Rather than impose an unfunded mandate on the City, the sponsors should have explored ways to ensure that the bill was cost-neutral to employers. The sponsors could have followed, for example, the cost-neutral model established with Chapters 644 of the Laws of 1998 which was the predecessor to Chapter 548 of the Laws of 2000. Chapter 644 required that members pay the full cost of the military service rendered during a period of war (employer and employee portion). A review of the legislative history for Chapter 548 shows that its proponents higkighted the sacrifice made by members who served in time of war or military conflict as justification for replacing the contribution requirement in Chapter 644 with a provision that would not require members to fund the employer cost. The City concurs with the general principle embedded in this justification – the nature of one’s military serviceis an entirely appropriate distinguishing factor when contemplating extending generous pension benefits. The proponents of the instant bill, however, have taken a different approach which seeks to expand buy-back benefits to cover members. To avoid placing undue pressure on the City’s budget, the proponents should have resorted to the contribution requirements of Chapter 644 to fund such a significant expansion of the military buy-back statute.
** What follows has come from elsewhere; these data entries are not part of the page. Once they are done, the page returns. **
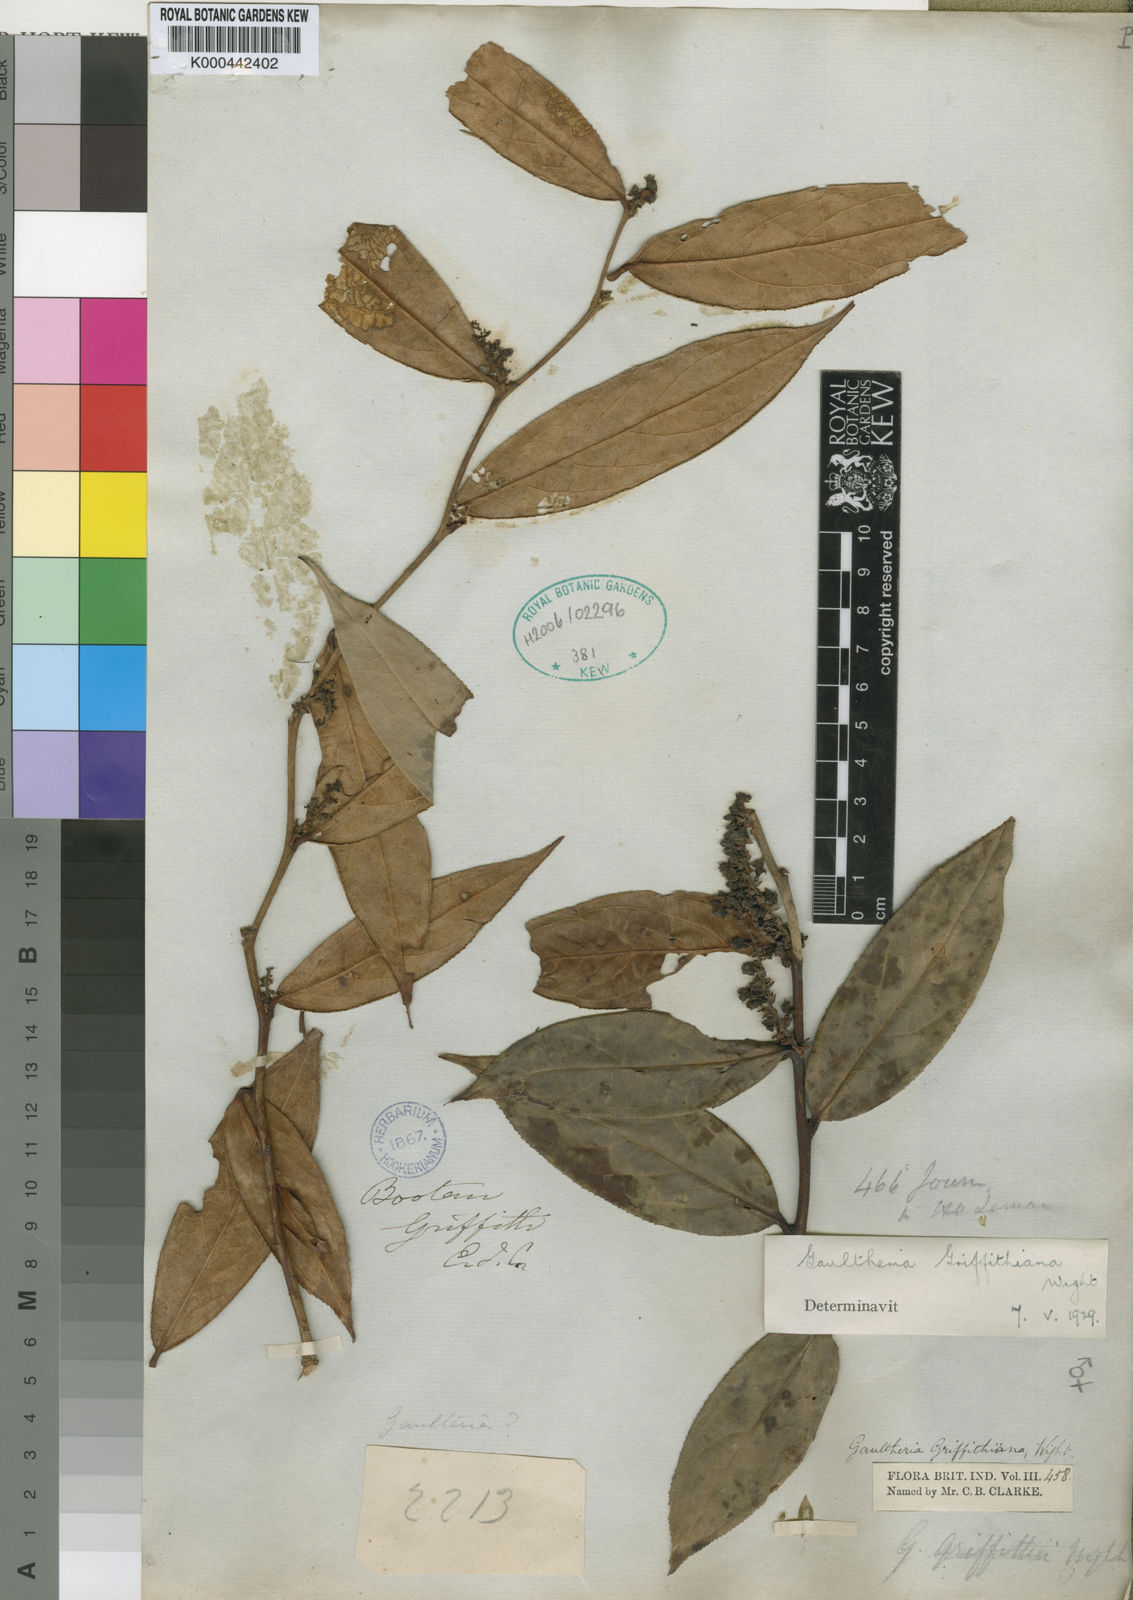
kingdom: Plantae
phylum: Tracheophyta
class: Magnoliopsida
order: Ericales
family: Ericaceae
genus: Gaultheria
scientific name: Gaultheria griffithiana
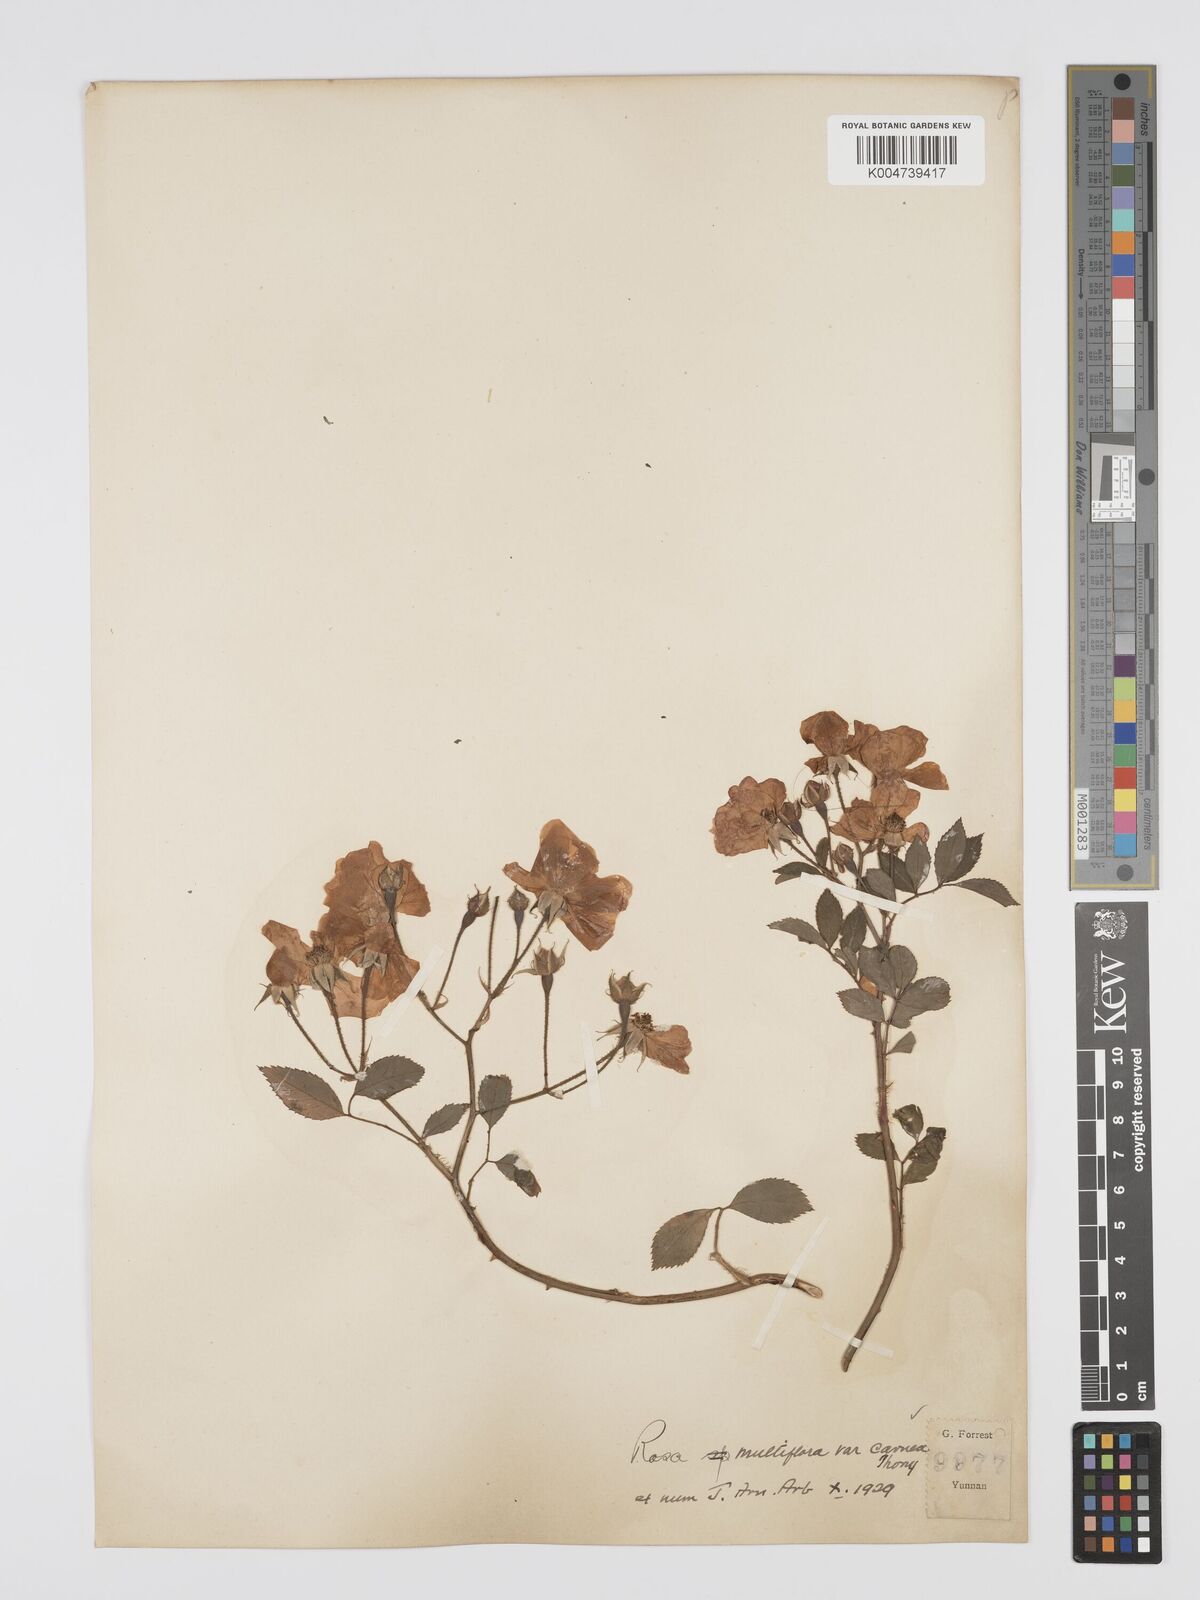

Another concern is the potential impact of this legislation on the retention of the senior employees. A review of the legislative documents submitted for Chapter 548 indicates that certain parties were concerned over the retention of senior employees, particularly those in law enforcement, which includes the majority of men and women who serve on active military duty. It was feared that increased opportunities to purchase additional service credit would lead to a rise in retirements. The instant bill seems to invite similar concerns as the eligible criteria are significantly expanded.
The City of New York provides several benefits to its employees who serve, or have served, on active military duty. For example, the City offers the Extended Military Benefits Program (EMBP), which was created to ease, as much as possible, the burden faced by families due to active military duty. Additionally, New York City provides important resources through the Mayor’s Office of Veteran’s Affairs to inform and connect veterans with appropriate city, state and federal benefits. The office is working closely with the NYC Department of Small Business Services to help veterans receive workforce training. In the City’s “Workforce Centers” in each of the five boroughs, there are veteran specialists – many of them veterans themselves – who match job applicants with available jobs, provide individual counseling sessions and connect veterans to the right training opportunities. In addition, the City has a new entrepreneurship program helping veterans start their own businesses.
In conclusion, while the City continues to recognize and support the service of all who serve in the armed forces, the additional cost and the imperative to consider other urgent needs of all the City’s residents lead to the conclusion that the current law, which distinguishes between wartime and peacetime service, strikes an appropriate balance. Careful consideration must be given before imposing State legislative mandates that effectively require local subsidizing of new pension benefits without providing the means to pay for such benefits.
Accordingly, it is urged that this bill be disapproved.